My first VR development project where I focused more on design and effects rather than programming. Soundverse is an abstract virtual reality experience through the tower of the oldest church in Amsterdam: De Oude Kerk. This was made during the virtual reality minor at the Amsterdam University of Applied Sciences. I was part of Virtual Sunshine, our student group name, consisting of me, Hilla Peltola, Gabriele Kalniute, Nathan Voogd and Wesley van Harskamp.
During the minor, I documented my entire journey from beginning to end in a process book. From this process book I also created a small portfolio highlighting my best creations made during this minor. They can be read in full here:
Process Book | Portfolio
We were asked to create a virtual experience of the tower of the church. This tower is no longer an official part of the church and is owned by the government. Through the experience, they seek to grant a feeling of reconnection with the tower as it once was. The tower is being renovated at this time and this experience is meant to fill in the gap. The experience is an abstract journey to the top of the tower with powerful elements of play, sound and interaction meant to give users a sense of joy and freedom.
I focused on 4 learning goals during this minor: Visual Effects, Modeling, Animation and Design. We had a multidisciplinary team consisting of people from various backgrounds including Fashion Branding / Management, Mechanical Engineering and of course Game Development. Because of this it was sometimes difficult to work together, but we plowed through and implemented everything we wanted in this experience. Based on intriguing moodboards and emotional design techniques provided by the rest of the team, I built the color combinations, texture choices and almost all visual effects displayed in the experience.
I created a bell model in Maya and a fitting animation for it in Unity as well. Then I gave them particle effects created with VFX Graph, one of the newer tools Unity provides. It’s a node-based editor for creating particles and are rendered on the GPU. Long story short it means a lot more particles for a fraction of the performance cost of the traditional Shuriken default particle system of Unity. Especially for VR, I wanted to definitely use this tool and I am glad I did. The above picture hosts about 80.000 particles and is rendered without a sweat even in VR.

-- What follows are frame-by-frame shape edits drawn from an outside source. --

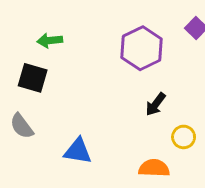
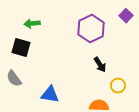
black arrow: (156, 104) -> (100, 65), turned -70

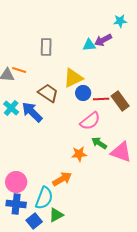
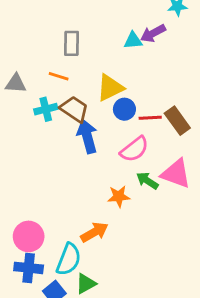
orange line: (19, 70) -> (59, 76), moved
cyan cross: (11, 108) -> (46, 109), moved, turned 35
blue arrow: (32, 112) -> (87, 136), moved, turned 30
pink triangle: (121, 152) -> (176, 174), moved

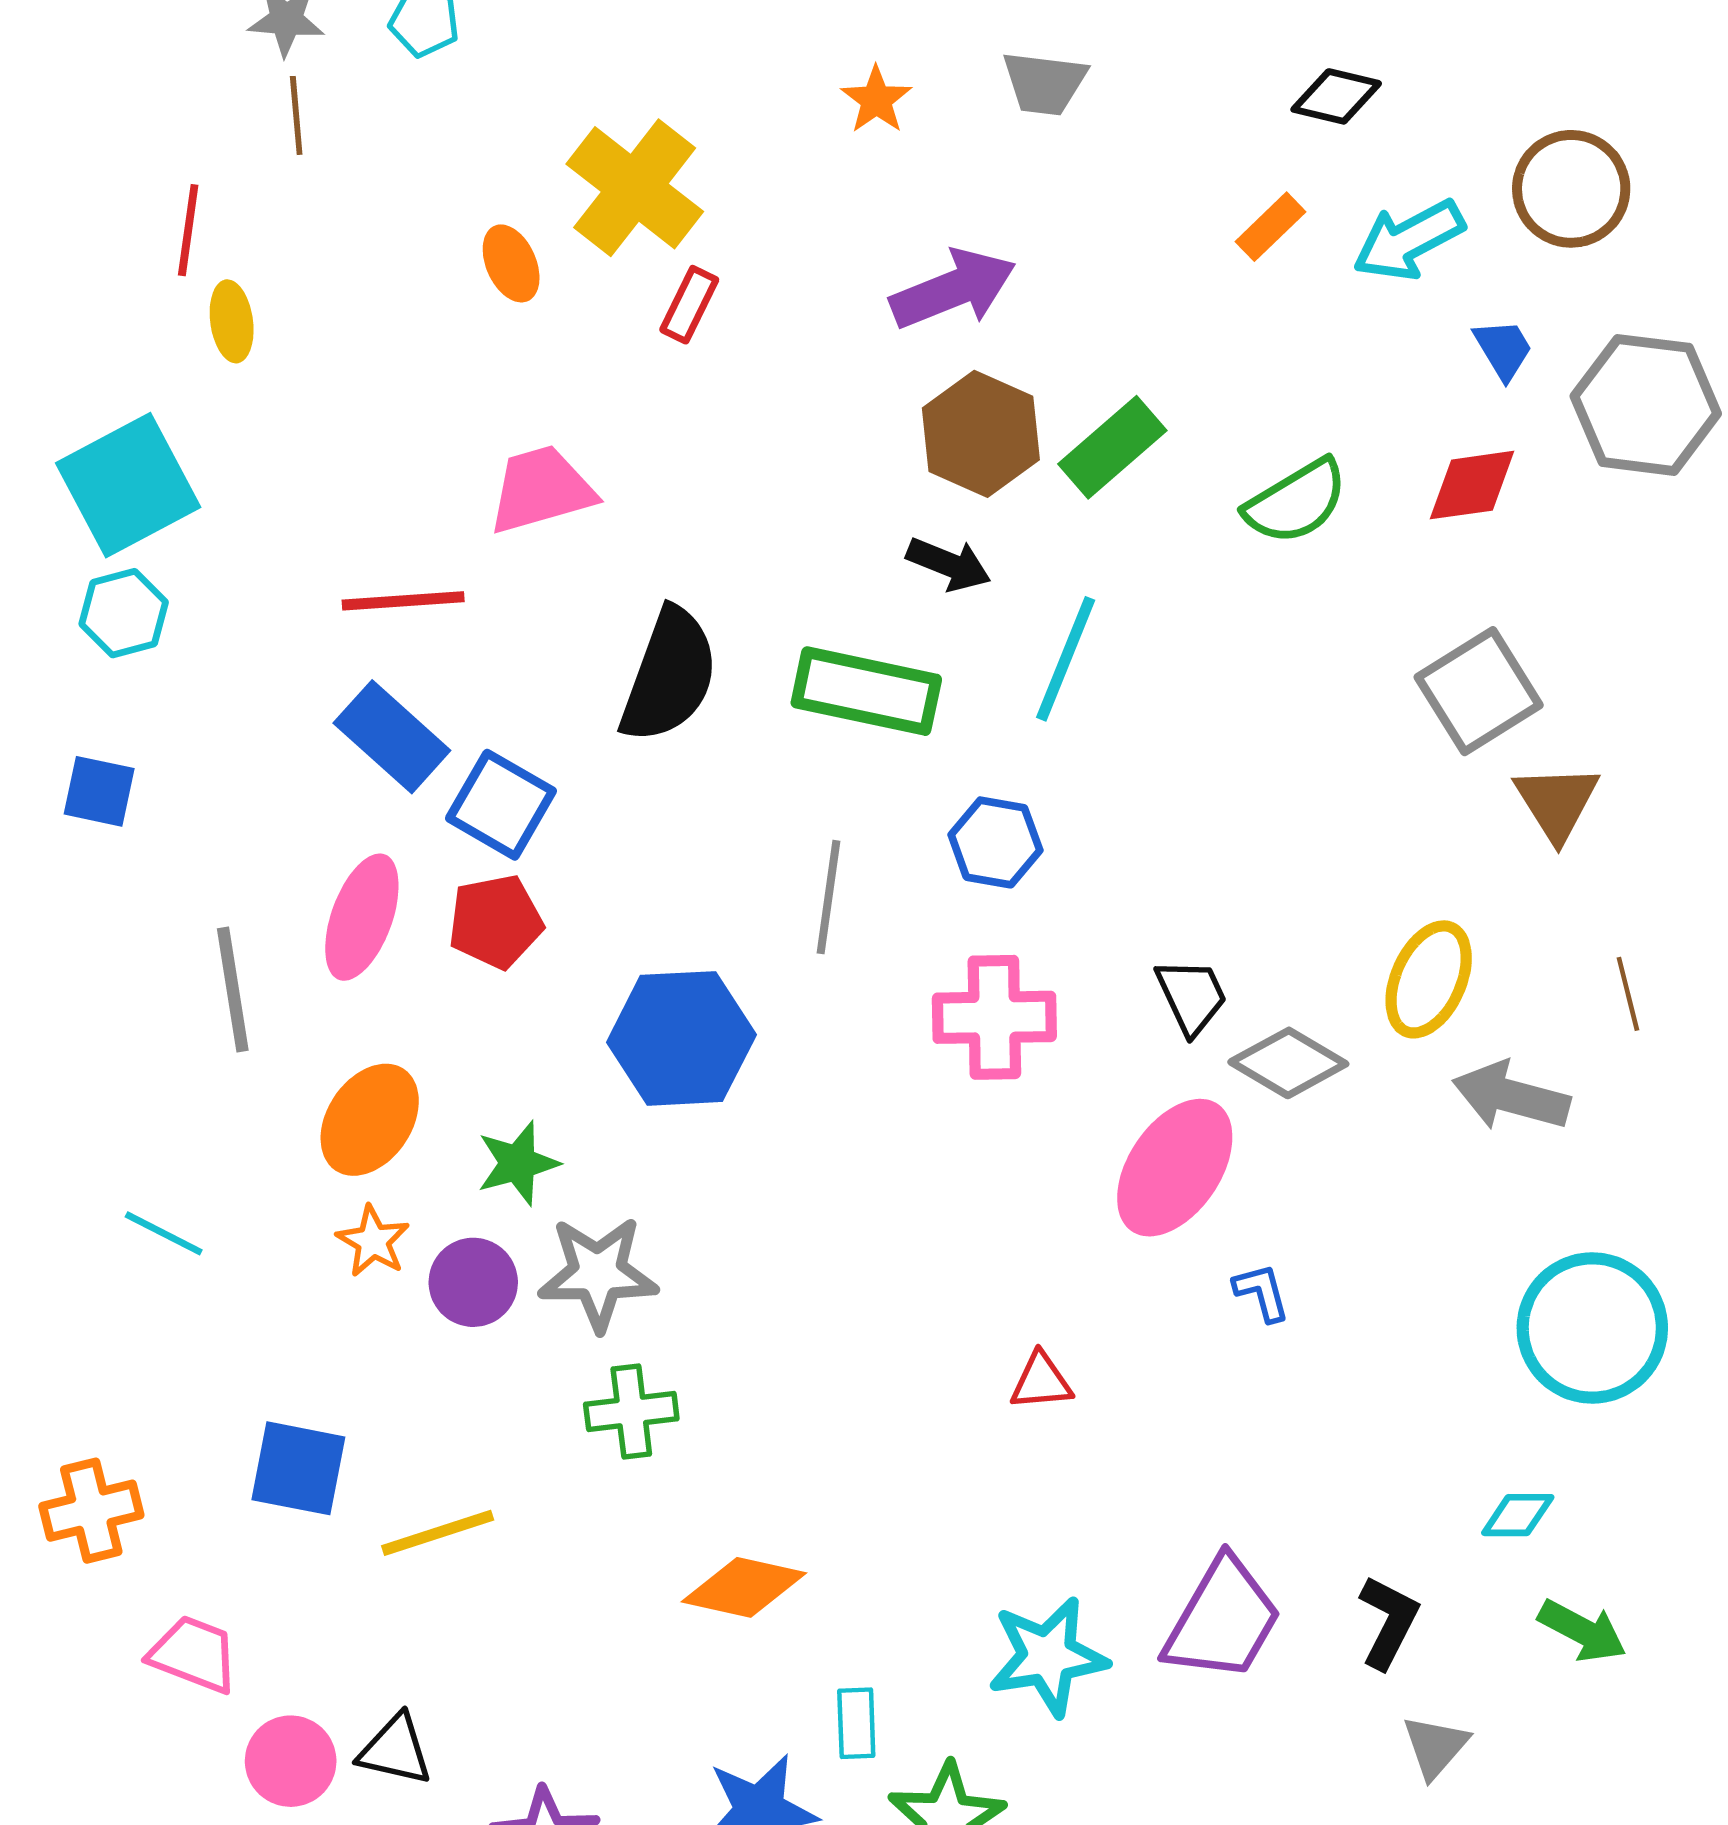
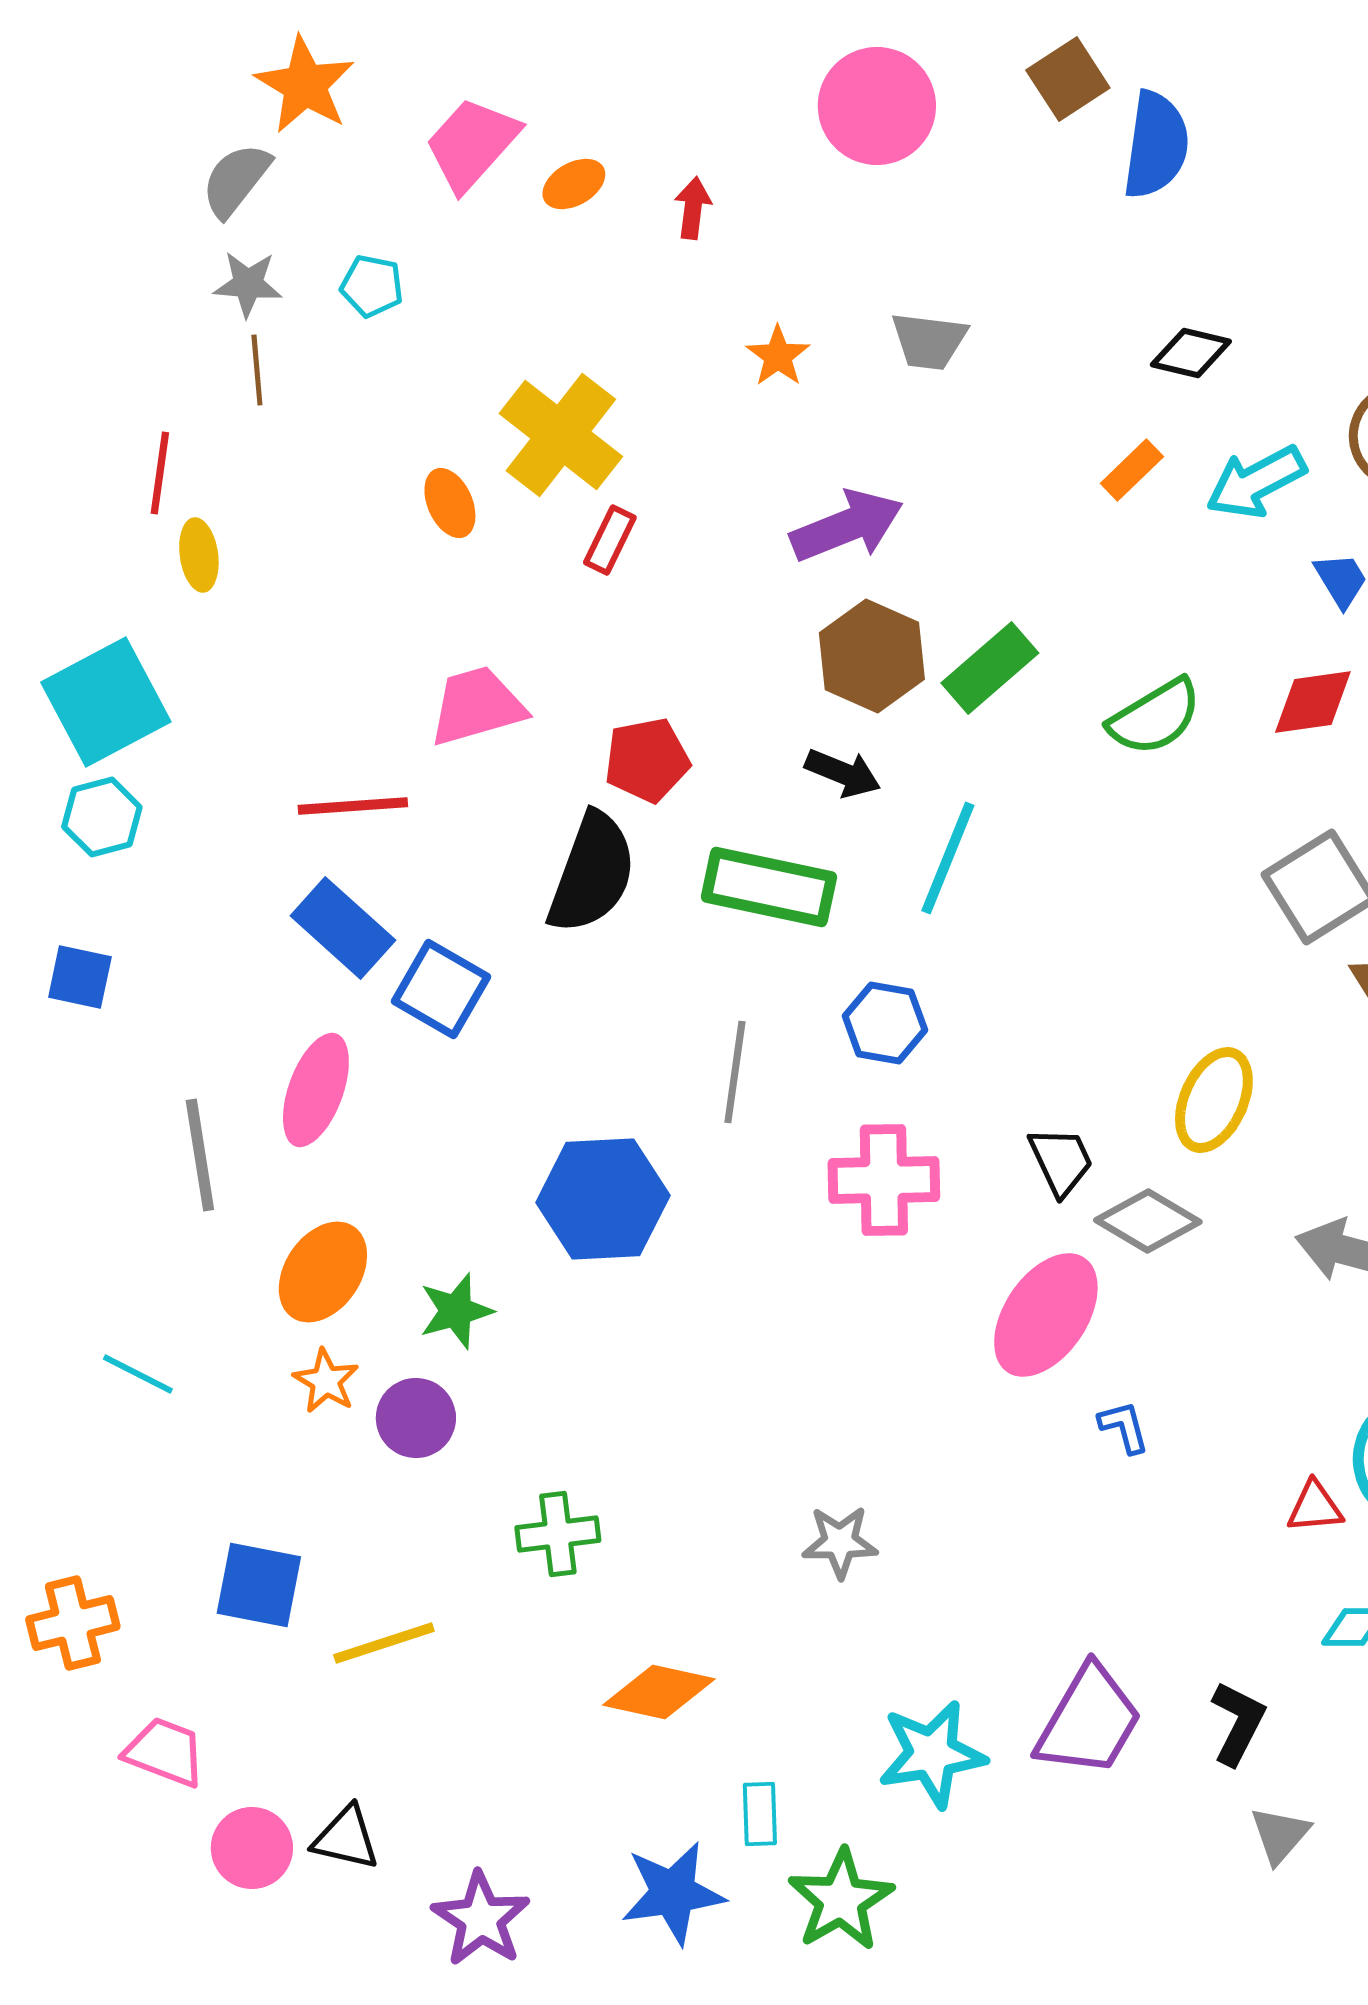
red pentagon: (496, 922) -> (647, 760), moved
yellow ellipse: (1429, 979) -> (1214, 1100), moved
gray star: (598, 1273) -> (840, 1542), moved, size x0.7
red triangle: (1041, 1381) -> (1315, 1507), moved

I created all of the shaders with Shader Graph. Shader Graph is also a node-based editor but for building shader effects. Since shaders are applied through the GPU as well, I ended up making many visual effects while preventing big performance hits. If you are making your own VR game or experience, I really recommend locking the application’s target framerate to the refresh rate of your HMD (Head-Mounted Display). It got rid of all jitter problems for us.
There’s a lot more to report about this short semester including courses I followed aside from the project work, other assignments or simply different experiences and learning moments. You can find all of this in the process book and portfolio linked at the top of the page!
Doing this project opened my eyes for VR and I definitely see myself building VR games in the future. De Oude Kerk was very pleased with what we delivered and they are making arrangements for a VR setup in the actual church. Feel free to pay them a visit when they do and immerse yourself with our experience!